When the pens and brown metal buildings are gone, Interstate Partners LLC, will build a 320,000-square-foot office park on those 27 acres. Central Livestock will keep its corporate offices in South St. Paul and continue operating its Minnesota stockyards in Zumbrota and Albany, Minn. It also has offices in West Fargo, N.D., and Sioux Falls, S.D.
A burst of new business
As one era ends, another has arrived in full gallop.
"We've seen a huge revitalization," said Jennifer Gale, executive director of a group called Progress Plus, which was created to bring new vitality to the old stockyards land. Now, more than 4,000 people earn an average of $23 an hour in an office and light industry district known as BridgePoint. The leading employer is Sportsman's Guide, an electronic shopping and mail-order house with about 800 workers on the payroll. Waterous Co., an industrial machinery manufacturer, employs about 400.

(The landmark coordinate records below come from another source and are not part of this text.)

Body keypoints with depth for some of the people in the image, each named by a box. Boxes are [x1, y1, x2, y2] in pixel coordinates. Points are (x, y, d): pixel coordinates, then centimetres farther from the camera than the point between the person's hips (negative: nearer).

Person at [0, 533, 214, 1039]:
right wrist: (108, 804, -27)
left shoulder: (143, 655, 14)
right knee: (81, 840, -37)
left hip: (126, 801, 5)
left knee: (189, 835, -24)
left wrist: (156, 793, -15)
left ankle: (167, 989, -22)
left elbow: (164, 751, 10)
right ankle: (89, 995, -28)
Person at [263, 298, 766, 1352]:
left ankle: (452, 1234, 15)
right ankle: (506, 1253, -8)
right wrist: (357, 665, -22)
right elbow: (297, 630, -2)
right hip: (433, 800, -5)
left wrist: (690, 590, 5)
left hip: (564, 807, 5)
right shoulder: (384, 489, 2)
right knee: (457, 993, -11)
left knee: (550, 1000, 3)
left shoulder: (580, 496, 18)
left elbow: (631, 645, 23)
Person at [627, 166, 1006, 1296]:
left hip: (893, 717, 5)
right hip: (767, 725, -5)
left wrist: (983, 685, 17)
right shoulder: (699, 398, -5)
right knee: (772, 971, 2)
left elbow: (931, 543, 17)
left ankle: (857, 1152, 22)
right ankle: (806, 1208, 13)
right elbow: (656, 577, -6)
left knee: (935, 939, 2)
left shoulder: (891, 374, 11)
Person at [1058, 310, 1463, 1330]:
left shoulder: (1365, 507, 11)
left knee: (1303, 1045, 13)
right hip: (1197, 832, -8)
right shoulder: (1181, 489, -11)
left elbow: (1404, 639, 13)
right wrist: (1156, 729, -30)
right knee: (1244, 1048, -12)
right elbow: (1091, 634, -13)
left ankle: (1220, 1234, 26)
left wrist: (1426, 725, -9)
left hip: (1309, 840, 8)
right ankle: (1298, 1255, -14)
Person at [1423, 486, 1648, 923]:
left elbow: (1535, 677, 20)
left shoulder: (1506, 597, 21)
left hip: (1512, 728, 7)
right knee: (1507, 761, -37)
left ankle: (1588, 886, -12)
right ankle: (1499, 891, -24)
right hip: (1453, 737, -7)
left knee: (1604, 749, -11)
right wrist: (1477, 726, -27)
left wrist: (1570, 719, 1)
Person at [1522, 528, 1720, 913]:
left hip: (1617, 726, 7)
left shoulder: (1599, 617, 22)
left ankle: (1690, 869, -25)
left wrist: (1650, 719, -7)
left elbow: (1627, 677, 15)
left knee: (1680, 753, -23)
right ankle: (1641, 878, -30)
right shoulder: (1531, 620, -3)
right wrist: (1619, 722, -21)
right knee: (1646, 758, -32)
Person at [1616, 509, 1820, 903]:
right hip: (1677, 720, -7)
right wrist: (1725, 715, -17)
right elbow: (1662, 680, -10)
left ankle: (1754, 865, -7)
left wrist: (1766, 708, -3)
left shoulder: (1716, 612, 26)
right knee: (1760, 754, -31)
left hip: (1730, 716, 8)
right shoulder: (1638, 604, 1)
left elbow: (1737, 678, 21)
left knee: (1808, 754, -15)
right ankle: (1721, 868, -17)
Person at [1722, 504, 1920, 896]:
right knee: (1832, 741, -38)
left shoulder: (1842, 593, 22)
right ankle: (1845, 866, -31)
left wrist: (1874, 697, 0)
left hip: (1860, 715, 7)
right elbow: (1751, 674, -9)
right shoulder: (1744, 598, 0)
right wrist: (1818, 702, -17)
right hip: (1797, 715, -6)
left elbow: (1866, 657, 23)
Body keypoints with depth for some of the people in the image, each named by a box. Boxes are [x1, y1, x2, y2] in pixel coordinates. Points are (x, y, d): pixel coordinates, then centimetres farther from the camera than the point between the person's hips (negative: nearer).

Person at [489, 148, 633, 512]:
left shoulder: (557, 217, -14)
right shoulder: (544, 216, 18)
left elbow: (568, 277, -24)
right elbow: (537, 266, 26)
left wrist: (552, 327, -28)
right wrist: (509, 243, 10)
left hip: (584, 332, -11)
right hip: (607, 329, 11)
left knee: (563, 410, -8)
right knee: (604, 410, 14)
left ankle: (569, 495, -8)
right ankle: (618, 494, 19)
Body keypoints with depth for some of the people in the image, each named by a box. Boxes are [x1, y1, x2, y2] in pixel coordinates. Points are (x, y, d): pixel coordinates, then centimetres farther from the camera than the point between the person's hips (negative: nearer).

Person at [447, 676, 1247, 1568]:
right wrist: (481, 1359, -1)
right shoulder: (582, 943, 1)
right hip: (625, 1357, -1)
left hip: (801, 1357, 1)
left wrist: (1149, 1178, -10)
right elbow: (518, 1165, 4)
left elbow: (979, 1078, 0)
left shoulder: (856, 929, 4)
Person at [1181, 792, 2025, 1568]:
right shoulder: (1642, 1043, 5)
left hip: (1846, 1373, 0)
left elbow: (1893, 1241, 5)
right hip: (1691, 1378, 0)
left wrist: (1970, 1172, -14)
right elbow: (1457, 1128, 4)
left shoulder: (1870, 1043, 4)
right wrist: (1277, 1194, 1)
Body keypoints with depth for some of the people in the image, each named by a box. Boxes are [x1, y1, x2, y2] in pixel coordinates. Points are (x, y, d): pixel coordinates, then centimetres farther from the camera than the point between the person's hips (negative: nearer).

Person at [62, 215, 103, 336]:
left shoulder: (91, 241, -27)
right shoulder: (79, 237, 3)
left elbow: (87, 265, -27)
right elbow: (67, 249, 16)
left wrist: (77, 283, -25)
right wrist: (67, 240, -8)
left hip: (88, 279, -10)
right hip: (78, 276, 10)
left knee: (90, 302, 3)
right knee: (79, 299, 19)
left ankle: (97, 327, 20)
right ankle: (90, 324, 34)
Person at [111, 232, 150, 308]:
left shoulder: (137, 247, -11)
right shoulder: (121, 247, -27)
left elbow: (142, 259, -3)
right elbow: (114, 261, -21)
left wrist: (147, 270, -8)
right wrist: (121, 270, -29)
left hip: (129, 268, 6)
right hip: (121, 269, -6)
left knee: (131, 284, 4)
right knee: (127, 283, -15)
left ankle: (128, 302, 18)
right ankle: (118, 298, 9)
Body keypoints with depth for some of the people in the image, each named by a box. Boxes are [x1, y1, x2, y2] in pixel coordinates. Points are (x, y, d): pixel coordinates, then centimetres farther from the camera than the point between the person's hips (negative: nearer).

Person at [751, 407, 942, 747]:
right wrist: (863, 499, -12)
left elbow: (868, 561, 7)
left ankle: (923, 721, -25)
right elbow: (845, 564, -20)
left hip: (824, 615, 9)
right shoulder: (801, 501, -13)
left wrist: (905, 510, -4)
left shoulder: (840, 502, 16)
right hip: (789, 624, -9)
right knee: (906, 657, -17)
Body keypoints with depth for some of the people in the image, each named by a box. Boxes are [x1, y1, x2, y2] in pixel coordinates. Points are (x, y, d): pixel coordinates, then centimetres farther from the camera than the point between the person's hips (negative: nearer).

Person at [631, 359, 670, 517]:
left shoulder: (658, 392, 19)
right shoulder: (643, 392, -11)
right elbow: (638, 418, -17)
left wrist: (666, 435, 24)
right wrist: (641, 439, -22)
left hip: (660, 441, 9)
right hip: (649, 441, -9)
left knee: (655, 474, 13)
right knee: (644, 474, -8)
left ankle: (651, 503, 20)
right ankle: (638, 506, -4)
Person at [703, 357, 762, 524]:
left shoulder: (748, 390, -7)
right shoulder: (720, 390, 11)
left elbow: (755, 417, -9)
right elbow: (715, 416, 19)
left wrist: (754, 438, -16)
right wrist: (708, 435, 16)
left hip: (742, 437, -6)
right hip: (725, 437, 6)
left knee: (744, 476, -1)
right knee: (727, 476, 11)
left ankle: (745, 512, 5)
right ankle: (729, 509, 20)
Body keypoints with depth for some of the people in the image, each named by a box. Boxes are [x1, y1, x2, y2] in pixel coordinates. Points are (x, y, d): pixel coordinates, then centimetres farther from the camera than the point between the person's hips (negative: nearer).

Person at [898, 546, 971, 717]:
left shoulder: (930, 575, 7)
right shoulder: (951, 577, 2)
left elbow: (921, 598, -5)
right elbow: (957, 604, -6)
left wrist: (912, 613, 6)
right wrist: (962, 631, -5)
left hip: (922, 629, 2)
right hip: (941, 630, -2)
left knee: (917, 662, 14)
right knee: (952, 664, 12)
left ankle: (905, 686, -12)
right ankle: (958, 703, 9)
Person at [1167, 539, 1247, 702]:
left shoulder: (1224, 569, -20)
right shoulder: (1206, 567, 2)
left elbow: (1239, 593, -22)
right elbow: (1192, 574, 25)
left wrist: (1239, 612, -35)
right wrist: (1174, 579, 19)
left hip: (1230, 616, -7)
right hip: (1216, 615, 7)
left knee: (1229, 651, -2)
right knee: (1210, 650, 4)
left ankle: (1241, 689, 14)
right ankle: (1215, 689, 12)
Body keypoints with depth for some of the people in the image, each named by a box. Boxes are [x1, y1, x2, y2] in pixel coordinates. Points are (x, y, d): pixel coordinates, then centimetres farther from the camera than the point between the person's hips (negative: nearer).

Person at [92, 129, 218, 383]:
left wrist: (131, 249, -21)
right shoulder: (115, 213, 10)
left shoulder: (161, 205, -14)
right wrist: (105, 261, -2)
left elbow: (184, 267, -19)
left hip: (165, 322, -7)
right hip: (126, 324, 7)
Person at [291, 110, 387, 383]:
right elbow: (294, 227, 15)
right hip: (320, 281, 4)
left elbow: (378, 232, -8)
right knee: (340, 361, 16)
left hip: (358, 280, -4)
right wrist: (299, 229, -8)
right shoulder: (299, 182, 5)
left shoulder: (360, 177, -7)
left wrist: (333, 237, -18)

The city has lost a fifth of its population, down to 20,000, but it's aggressively marketing the open land and banking on its proximity to Interstate 494, Minneapolis-St. Paul International Airport and the Mississippi River. "I think we're making good progress but we've got a long haul to go," the city administrator said.
The city plans a celebration after the final auction, as much to observe its future as its past. Said Griffith, with a hint of sadness:
"We're not going to be the land of the stockyards anymore."